▸ **INPUT**
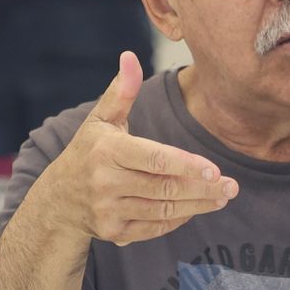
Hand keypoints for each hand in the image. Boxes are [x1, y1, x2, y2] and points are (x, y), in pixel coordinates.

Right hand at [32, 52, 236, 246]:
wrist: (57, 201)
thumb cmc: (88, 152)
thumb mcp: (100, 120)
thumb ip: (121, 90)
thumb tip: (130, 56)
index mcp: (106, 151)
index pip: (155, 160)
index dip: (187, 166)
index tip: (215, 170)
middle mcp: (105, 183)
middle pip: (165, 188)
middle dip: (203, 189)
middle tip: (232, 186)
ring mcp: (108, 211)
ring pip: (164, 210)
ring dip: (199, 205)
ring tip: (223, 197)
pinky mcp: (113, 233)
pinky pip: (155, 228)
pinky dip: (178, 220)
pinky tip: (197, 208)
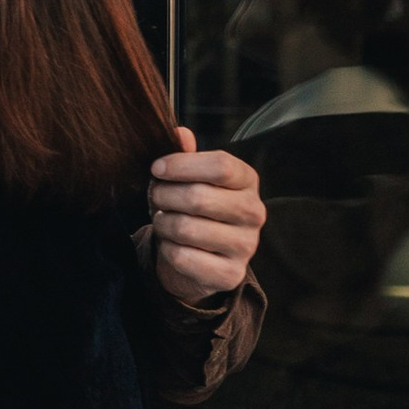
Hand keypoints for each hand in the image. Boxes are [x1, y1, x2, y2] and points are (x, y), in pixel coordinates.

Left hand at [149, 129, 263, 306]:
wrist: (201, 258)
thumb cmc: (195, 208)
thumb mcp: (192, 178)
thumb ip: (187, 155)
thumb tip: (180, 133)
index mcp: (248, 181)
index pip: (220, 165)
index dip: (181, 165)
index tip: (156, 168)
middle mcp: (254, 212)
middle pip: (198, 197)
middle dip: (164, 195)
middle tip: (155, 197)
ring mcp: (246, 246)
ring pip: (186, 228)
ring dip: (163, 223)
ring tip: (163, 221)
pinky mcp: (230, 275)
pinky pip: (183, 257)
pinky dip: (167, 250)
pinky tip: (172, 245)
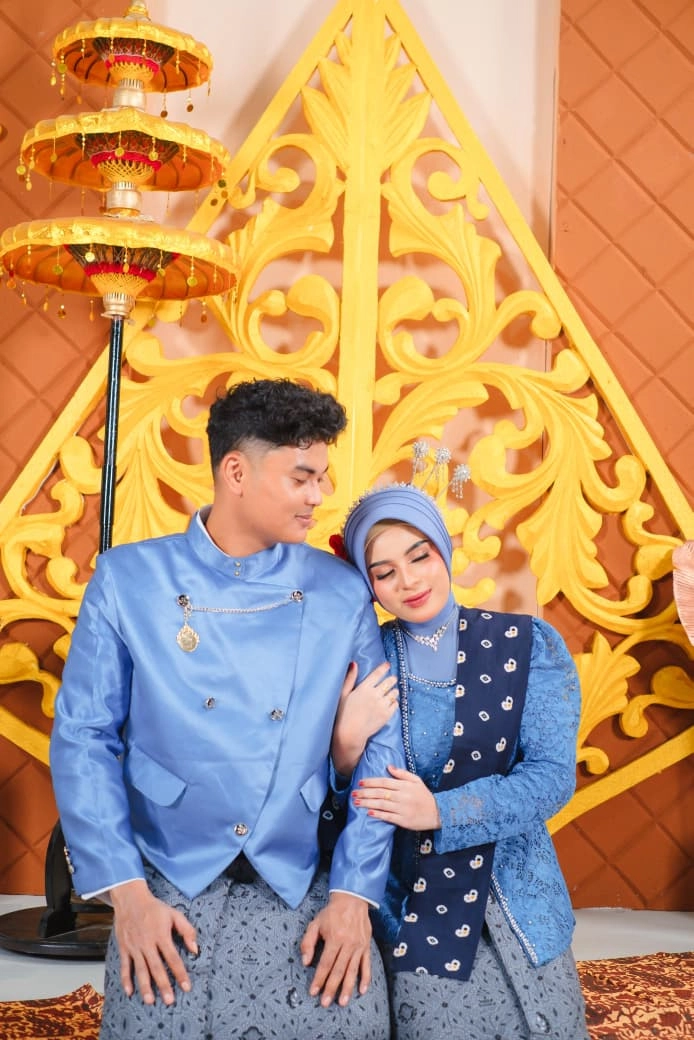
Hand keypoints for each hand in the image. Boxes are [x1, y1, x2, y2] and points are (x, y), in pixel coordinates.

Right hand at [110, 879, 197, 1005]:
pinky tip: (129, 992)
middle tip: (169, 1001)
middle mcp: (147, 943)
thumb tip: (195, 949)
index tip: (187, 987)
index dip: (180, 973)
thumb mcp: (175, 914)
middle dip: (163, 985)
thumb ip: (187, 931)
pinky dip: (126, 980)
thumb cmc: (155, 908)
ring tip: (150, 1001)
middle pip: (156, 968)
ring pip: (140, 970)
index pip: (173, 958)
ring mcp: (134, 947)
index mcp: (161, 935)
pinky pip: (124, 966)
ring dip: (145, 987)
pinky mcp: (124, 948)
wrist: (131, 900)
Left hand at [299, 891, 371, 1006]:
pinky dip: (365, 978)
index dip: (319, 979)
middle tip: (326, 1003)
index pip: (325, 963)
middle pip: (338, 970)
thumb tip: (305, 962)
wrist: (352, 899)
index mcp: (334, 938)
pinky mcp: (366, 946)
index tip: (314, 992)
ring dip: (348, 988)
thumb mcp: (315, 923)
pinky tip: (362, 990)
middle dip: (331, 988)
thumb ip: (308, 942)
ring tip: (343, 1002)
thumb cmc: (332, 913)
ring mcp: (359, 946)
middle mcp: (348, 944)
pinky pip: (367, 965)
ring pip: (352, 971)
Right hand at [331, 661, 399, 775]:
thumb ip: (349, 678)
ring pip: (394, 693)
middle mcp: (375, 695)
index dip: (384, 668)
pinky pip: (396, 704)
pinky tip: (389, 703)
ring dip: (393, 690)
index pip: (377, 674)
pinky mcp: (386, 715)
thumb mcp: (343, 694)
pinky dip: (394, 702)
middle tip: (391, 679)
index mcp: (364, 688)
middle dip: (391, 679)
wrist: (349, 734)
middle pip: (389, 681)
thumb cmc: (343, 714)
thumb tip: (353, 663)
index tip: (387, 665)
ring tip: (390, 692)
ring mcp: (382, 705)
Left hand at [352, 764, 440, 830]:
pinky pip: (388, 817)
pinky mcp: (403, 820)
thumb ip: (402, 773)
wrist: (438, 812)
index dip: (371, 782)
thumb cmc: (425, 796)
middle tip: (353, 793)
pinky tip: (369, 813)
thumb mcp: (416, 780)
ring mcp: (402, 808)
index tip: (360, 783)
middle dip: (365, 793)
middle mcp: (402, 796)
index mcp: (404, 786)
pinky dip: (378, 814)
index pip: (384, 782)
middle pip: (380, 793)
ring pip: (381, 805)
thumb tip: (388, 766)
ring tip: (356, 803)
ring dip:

▸ **WORK INSTRUCTIONS**
Find the word "wrist" in the listing above, then copy each line where it turns up.

▸ **TASK ANSWER**
wrist: (57, 201)
wrist: (201, 258)
wrist: (131, 900)
wrist: (352, 899)
wrist: (349, 734)
wrist: (438, 812)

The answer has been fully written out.